To recap the options:
* GPIO
Quite obvious, if you want to communicate something that is just a single command, a sync signal, enable signal, etc., why not just use binary input/output. Could come from a logic gate, or a push-button - why not MCU-to-MCU. Or is this too obvious/trivial?
When larger amount of data than a few bits are needed - for example, ADC measurement values, setpoints, audio, image data, waveforms, commands to do something, then we'll need a generic digital communication bus that can transfer arbitrary amount of data:
* UART
Great for asynchronous commands / response streams. Big minus: does not implement packet delimitation on hardware. The communication unit is typically 8 bits.

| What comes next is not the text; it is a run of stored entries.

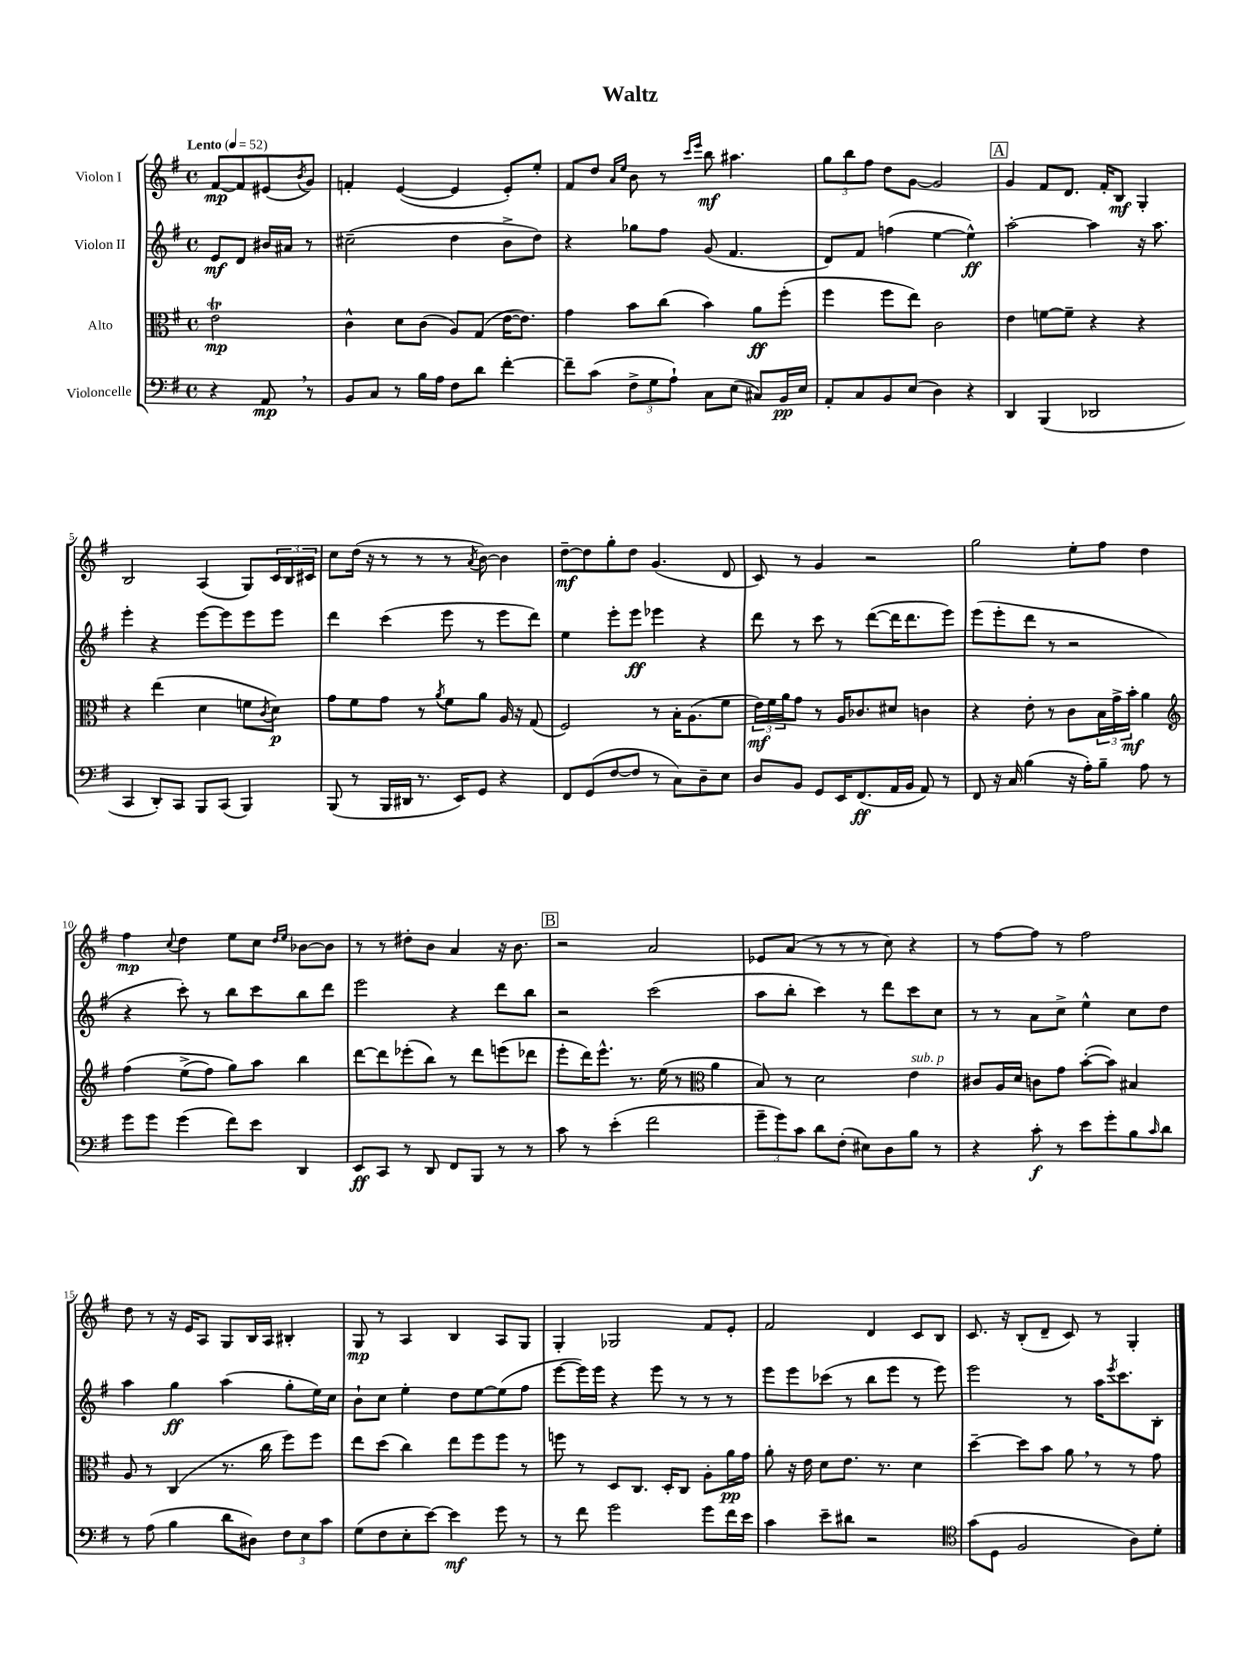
\header { title = "Waltz" }
<<
\new StaffGroup <<
\new Staff = "s0" \with { instrumentName = "Violon I" } {
    \clef treble \key g \major \defaultTimeSignature \time 4/4 \partial 2 \tempo "Lento" 4 = 52
    fis'8~\mp fis'8 eis'8( \acciaccatura { b'8 } g'8) |
    f'4-. e'4~( e'4 e'8-.) e''8-. |
    fis'8 d''8 \grace { a'16 e''16 } b'8 r8 \grace { c'''16 e'''16 } b''8\mf ais''4. |
    \tuplet 3/2 { g''8 b''8 fis''8 } d''8 g'8~ g'2 |
    \mark \markup { \box "A" } g'4 fis'8 d'8. fis'16-. b8\mf g4-. |
    b2 a4( g8) \tuplet 3/2 { c'16 b16 cis'16 } |
    c''8 d''16( r16 r8 r8 r8 \acciaccatura { a'8 } b'8~) b'4 |
    d''8~--\mf d''8 g''8-. d''8 g'4.( d'8 |
    c'8) r8 g'4 r2 |
    g''2 e''8-. fis''8 d''4 |
    fis''4\mp \appoggiatura { c''8 } d''4 e''8 c''8 \grace { d''16 e''16 } bes'8~ bes'8 |
    r8 r8 dis''8-. b'8 a'4 r16 b'8. |
    \mark \markup { \box "B" } r2 a'2 |
    ees'8 a'8( r8 r8 r8 c''8) r4 |
    r8 fis''8~ fis''8 r8 fis''2 |
    d''8 r8 r16 e'16 a8 g8 b16 a16 bis4-. |
    g8\mp r8 a4 b4 a8 g8 |
    g4-. ges2 fis'8 e'8-. |
    fis'2 d'4 c'8 b8 |
    c'8. r16 b8-.( d'8-- c'8) r8 g4-. \bar "|." |
}
\new Staff = "s1" \with { instrumentName = "Violon II" } {
    \clef treble \key g \major \defaultTimeSignature \time 4/4 \partial 2
    e'8\mf d'8 bis'16 ais'16 r8 |
    cis''2--( d''4 b'8-> d''8) |
    r4 ges''8 fis''8 g'8( fis'4. |
    d'8) fis'8 f''4( e''4~ e''4-^\ff) |
    \mark \markup { \box "A" } a''2~-. a''4 r16 a''8. |
    e'''4-. r4 e'''8~ e'''8 e'''8 e'''8 |
    d'''4 c'''4( e'''8 r8 e'''8 d'''8) |
    e''4 e'''8-. e'''8\ff ees'''4 r4 |
    d'''8 r8 c'''8 r8 d'''8~( d'''16 d'''8. e'''8) |
    e'''8( e'''8-. d'''8 r8 r2 |
    r4 c'''8-.) r8 b''8 c'''8 b''8 d'''8 |
    e'''2 r4 d'''8 b''8 |
    \mark \markup { \box "B" } r2 c'''2( |
    a''8 b''8-. c'''4) r8 d'''8 c'''8 c''8 |
    r8 r8 a'8 c''8-> e''4-^ c''8 d''8 |
    a''4 g''4\ff a''4( g''8-. e''16) c''16 |
    b'8-! c''8 e''4-. d''8 e''8~ e''8( fis''8 |
    e'''8~ e'''16) e'''16 r4 e'''8 r8 r8 r8 |
    e'''8 e'''8 ces'''8( r8 b''8 e'''8 r8 e'''8) |
    e'''2 r8 a''16 \acciaccatura { e'''8 } c'''8. b8-. \bar "|." |
}
\new Staff = "s2" \with { instrumentName = "Alto" } {
    \clef alto \key g \major \defaultTimeSignature \time 4/4 \partial 2
    e'2\trill\mp |
    c'4-^ d'8 c'8( a8) g8( e'16~ e'8.) |
    g'4 b'8 c''8( b'4) a'8\ff fis''8-.( |
    fis''4 fis''8 e''8) c'2 |
    \mark \markup { \box "A" } e'4 f'8~ f'8-- r4 r4 |
    r4 e''4( d'4 f'8 \acciaccatura { c'8 } d'8\p) |
    g'8 fis'8 g'8 r8 \acciaccatura { a'8 } fis'8 a'8 a16 r16 g8( |
    fis2) r8 b16-. a8.( fis'8 |
    \tuplet 3/2 { e'16\mf) fis'16 a'16 } g'8 r8 a16 ces'8. dis'8 c'4 |
    r4 e'8-. r8 c'8 \tuplet 3/2 { b16 g'16-> b'16-.\mf } a'4 |
    \clef treble fis''4\( e''8->( fis''8) g''8\) a''8 b''4 |
    d'''8~ d'''8 ees'''8-.( b''8) r8 d'''8 e'''8( des'''8 |
    \mark \markup { \box "B" } e'''8-. d'''16) e'''8.-^ r8. e''16( r8 \clef alto a'4 |
    b8) r8 d'2 e'4^\markup { \italic "sub. p" } |
    cis'8 a16 d'16 c'8 g'8 b'8~-.( b'8) bis4 |
    a8 r8 c4( r8. c''16 fis''8) fis''8 |
    e''8 d''8( c''4) e''8 fis''8 fis''8 r8 |
    f''8 r8 d8 c8. d16-. c8 a8-. a'16\pp g'16 |
    a'8-. r16 e'16 d'8 e'8. r8. d'4 |
    d''4~-- d''8 b'8 a'8 \breathe r8 r8 g'8 \bar "|." |
}
\new Staff = "s3" \with { instrumentName = "Violoncelle" } {
    \clef bass \key g \major \defaultTimeSignature \time 4/4 \partial 2
    r4 a,8\mp \breathe r8 |
    b,8 c8 r8 b16 a16 fis8 d'8 fis'4~-. |
    fis'8-- c'8( \tuplet 3/2 { fis8-> g8 a8-!) } c8 e8( cis8) b,16\pp e16 |
    a,8-. c8 b,8 e8( d4) r4 |
    \mark \markup { \box "A" } d,4 b,,4( des,2 |
    c,4 d,8-.) c,8 b,,8 c,8( b,,4) |
    b,,8( r8 b,,16 dis,16 r8. e,16) g,8 r4 |
    fis,8 g,8( fis8~ fis8 r8 c8) d8-- e8 |
    d8 b,8 g,8 e,16 fis,8.\ff( a,16 b,16 a,8) r8 |
    fis,8 r16 c16 b4( r16 a16-.) b8-- a8 r8 |
    g'8 g'8 g'4( fis'8) e'8 d,4 |
    e,8\ff c,8 r8 d,8 fis,8 b,,8 r8 r8 |
    \mark \markup { \box "B" } c'8 r8 e'4-.( fis'2 |
    \tuplet 3/2 { g'8-- g'8) c'8 } d'8 fis8-.( eis8) d8 b8 r8 |
    r4 c'8-.\f r8 e'8 g'8-. b8 \grace { c'16 } d'8 |
    r8 a8( b4 d'8 dis8) \tuplet 3/2 { fis8 e8 c'8 } |
    g8( fis8 e8-. e'8~) e'4\mf g'8 r8 |
    r8 fis'8 g'2 g'8 fis'16 e'16 |
    c'4 e'8-- dis'8 r2 |
    \clef tenor g'8( d8 fis2 a8) d'8-. \bar "|." |
}
>>
>>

You have to write delimitation where message begins and where it ends.
* SPI
Great for exchanging memory regions, for example, giving setpoints and receiving measurements. Big plus: hardware delimitation of packets. Big minus: many MCU peripherals are broken, buggy or hard-to-use so said plus may be impossible to fully utilize.
You can use UART for what SPI is best for, or vice versa, it's just that you need to write a bit more code on top of the low-level protocol.
* Bit-banged custom on GPIO
If low data rates are OK, bitbanging on ISR is trivial. Now you can do anything, like use Manchester encoding to make a signal that can pass through a transformer or coupling capacitor.